Open codeisnotcode opened this issue 3 years ago • 0 comments

Function xqrs seems highly inconsistent on runtime from one ECG trace to another and I am not sure how to predict if a trace can be processed in minutes or many hours. The split is about 95% of traces are processed fast (minutes) and about 5% take hours. Some of quickly processed traces have more heartbeats or are across a longer clock time so it is not directly tied to trace length or trace clocktime duration. Processing seems to be either quick (minutes) or very slow (hours) - it is bimodal, not a continuous range. Trace durations I am working with are from under an hour to 24 hours. The longer traces are more likely to take hours with xqrs, but as stated I have even longer traces that take minutes. These are 1-channel traces. How do you suggest avoiding the slowdowns?
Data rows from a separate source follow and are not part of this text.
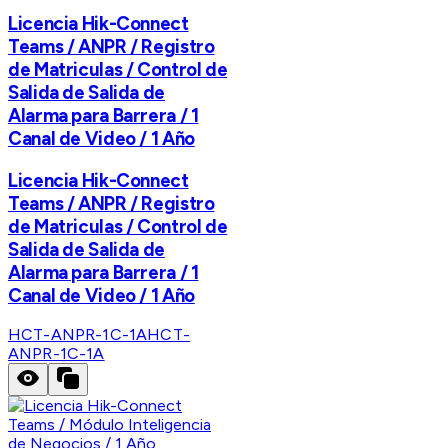
Licencia Hik-Connect
Teams / ANPR / Registro
de Matriculas / Control de
Salida de Salida de
Alarma para Barrera / 1
Canal de Video / 1 Año
Licencia Hik-Connect
Teams / ANPR / Registro
de Matriculas / Control de
Salida de Salida de
Alarma para Barrera / 1
Canal de Video / 1 Año
HCT-ANPR-1C-1A
HCT-
ANPR-1C-1A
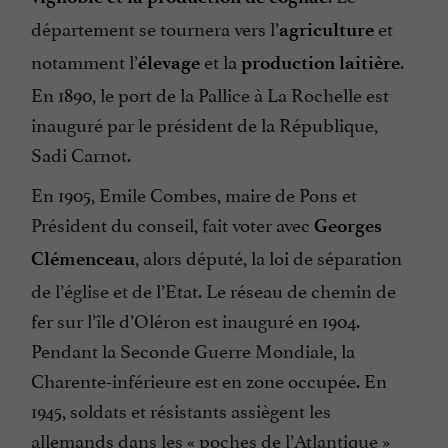
département se tournera vers l’
et
agriculture
notamment l’
et la
.
élevage
production laitière
En 1890, le port de la Pallice à La Rochelle est
inauguré par le président de la République,
Sadi Carnot.
En 1905, Emile Combes, maire de Pons et
Président du conseil, fait voter avec
Georges
, alors député, la loi de séparation
Clémenceau
de l’église et de l’Etat. Le réseau de chemin de
fer sur l’île d’Oléron est inauguré en 1904.
Pendant la Seconde Guerre Mondiale, la
Charente-inférieure est en zone occupée. En
1945, soldats et résistants assiègent les
allemands dans les « poches de l’Atlantique »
If I breakpoint the xqrs code, it seems the slowdown may be related to the _run_detection code (which is called by xqrs) sometimes doing backsearch. It would be helpful to know more about what backsearch is doing, when it is triggered, and how far back it rescans. Clearly if it rescans a large percentage of the earlier marked signal, then it will cause a quadratic slowdown as it gets further into a trace. I think this type of slowdown is what I am seeing when I breakpoint. How far back does it rescan and if far back, why? If far back, what would be the downside in me limiting the scope of the backsearch to a much shorter period? Is it possible that if the code makes bad decisions on the first few heartbeats used during learning that this can throw off the later backsearch, causing this hours-long execution?

Perhaps related, I see that the default wfdb_conf.t_inspect_period = 0.0 in the latest version was recently changed from a default wfdb_conf.t_inspect_period = 0.36. The value of 0.36 seems like it might be correlated to some traces taking much longer, but it is possible I am in error on this. I find the 0.36 value does a much better job of avoiding falsely marking t-waves as a qrs so it is highly desireable to keep using 0.36 rather than 0.0.

The documentation on wfdb_conf.t_inspect_period is very terse. It says "The period below which a potential QRS complex is inspected to see if it is a T-wave. Leave as 0 for no T-wave inspection." Is the 'period' a time window after the location of a qrs complex where the code avoids finding another qrs complex? Is the period 's units seconds? How does the default wfdb_conf.t_inspect_period affect the backtrace?

This set of issues may also be related to this issue: https://github.com/MIT-LCP/wfdb-python/issues/180

I can arrange to get you ECG traces that run fast and slow on xqrs if that is helpful, but would prefer to not publicly post them. Thanks.